EXCERPT
Two examples appeared to me today and I believe they are eminently worthy of analysis, so that we can see how fine an art it is that this organ of propaganda practices.
First, a brief foreword.
I grew up reading the Times, looking forward to its massive Sunday edition in particular, and admiring the prose that graced its journalistic pages.
I began to become suspicious of their credibility when a series of articles by one Judith Miller appeared in the build-up to the illegal invasion of Iraq orchestrated by George Bush and Colin Powell. Nowadays I have relegated this “institution” to a worthless abyss. If and when they actually do publish something truthful, I regard the contribution as a sly way to seduce readers to the dross that fills the other pages.
They are not alone. Those “liberal” and “objective” and “wise” newspapers and magazines – The New Yorker, The New York Review of Books, The Atlantic and so on – join the ranks nowadays as examples of shallow, deceptive and ultimately untrustworthy mouthpieces. I once enjoyed their contributions, even while retaining a skeptical view of any publication that depended on advertising revenue. Now I conclude that these media are both irrelevant and dangerous.
I’d like to describe, however, their accomplished artistry when it comes to pushing their points of view.
The first example appears in this Times headline: “Nazi Symbols on Ukraine’s Front Lines Highlight Thorny Issues of History.”
The word “thorny” is priceless. The Times has been a propulsive advocate of war in the Ukraine, taking the side of Zelensky without reserve, it seems, and successfully suppressing virtually anything that gives credence to the Russian cause. Nonetheless, enough truth has begun to flow out, from other sources, that even the eminent Times must pay homage to – truth, for example, that pertains to the Nazi-affiliations of the Ukraine soldiery.
The fervor of the Deep State West to support the Ukraine cause against Russia would not permit such an inconvenient admission until the obvious could no longer be concealed. The result is “Nazi symbols” – not, mind you, Nazism – and “thorny issues.” “Thorny” in particular is a beautiful feint, suggesting a little glitch, a pebble in a shoe, a nagging but minor matter.
The horror of Nazism, the horror of Nazism embraced by a corrupt Ukrainian regime that has murdered its own citizens and now sends its conscripts to needless death, has been mitigated, reduced to a symbolic presence, a small pin-prick, as it were. The Times headline is a minor masterpiece of semi-truth-telling in the service of larger deceptive aims.

EXTRACTED DATA
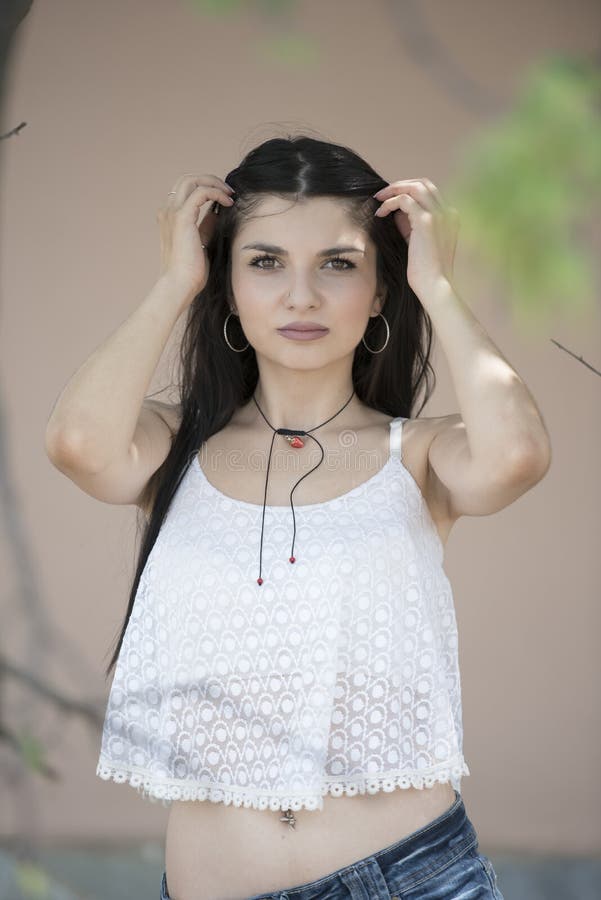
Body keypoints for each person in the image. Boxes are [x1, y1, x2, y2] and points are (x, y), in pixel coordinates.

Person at [45, 135, 551, 900]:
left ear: (380, 289)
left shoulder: (417, 454)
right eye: (265, 262)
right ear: (227, 284)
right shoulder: (172, 445)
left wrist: (437, 284)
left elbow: (515, 457)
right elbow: (78, 445)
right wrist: (176, 281)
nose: (301, 296)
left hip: (410, 878)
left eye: (338, 264)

TASKS TO COMPLETE
1. In the piece on the Times and its headlines, whose series of articles first made the writer doubt the paper's credibility?
2. Put this sentence from the piece on the Times into Spanish: "I grew up reading the Times, looking forward to its massive Sunday edition in particular, and admiring the prose that graced its journalistic pages."
3. Write what comes next in the piece on the Times, picking up after its last sentence.

RESULTS FOR THE EXERCISE
1. Judith Miller's, published in the build-up to the invasion of Iraq.

2. Crecí leyendo el Times, esperando con ilusión sobre todo su enorme edición dominical y admirando la prosa que adornaba sus páginas periodísticas.

3.
The second example occurs in a sentence, again from the Times, which itself is part of a flagrant hit-piece against Robert F. Kennedy, Jr.: “Mr. Kennedy, who announced his 2024 presidential campaign in April, is himself a leading vaccine skeptic, and has promoted other conspiracy theories.”
Here I wish to call attention to the legerdemain that brings us to associate skepticism about vaccines – which there is plenty of evidence to justify – with the decades-old canard of conspiracy theory. Look at how the grammar and structure of the sentence is used to convey that to be a so-called vaccine skeptic means to promote a conspiracy theory, and in RFK Jr.’s case, according to the Times, a promoter of other conspiracy theories too, although the author feels no need to flesh these out.
In other words, questioning the safety and efficacy of vaccines, wishing to understand their consequences and the role of Big Pharma in their promotion, inquiring into the various ingredients of vaccines – all of this shows a kind of dreaded “skepticism,” which is then linked to “conspiracy theory.”
Actually, in addition to being a deviously good bit of propaganda, the offending sentence may also hint unintentionally at a real truth, which is this: anyone who dares to try to think independently, to engage in research, to criticize, doubt, wonder about or wish to look more deeply into an issue is anathema.
If I don’t trust the Warren Commission’s conclusions about JFK’s death, I’m a conspiracy theorist. If I query the official “narrative” – how I hate that overused word, by the way, for its implication that everything is spin and truth is relative – then I’m a conspiracy theorist. Worse yet, should I be audacious enough to challenge the gospel of vaccine salvation, I’m a conspiracy theorist – and poor RFK Jr., who has been a left wing Democrat all his life, is now miraculously transformed into a right wing misinformationist!
See how it works?
It’s all in the language, the extremely deft and subtle and artistic use of words in the service of a kind of propaganda that is so good it goes virtually undetected as one reads.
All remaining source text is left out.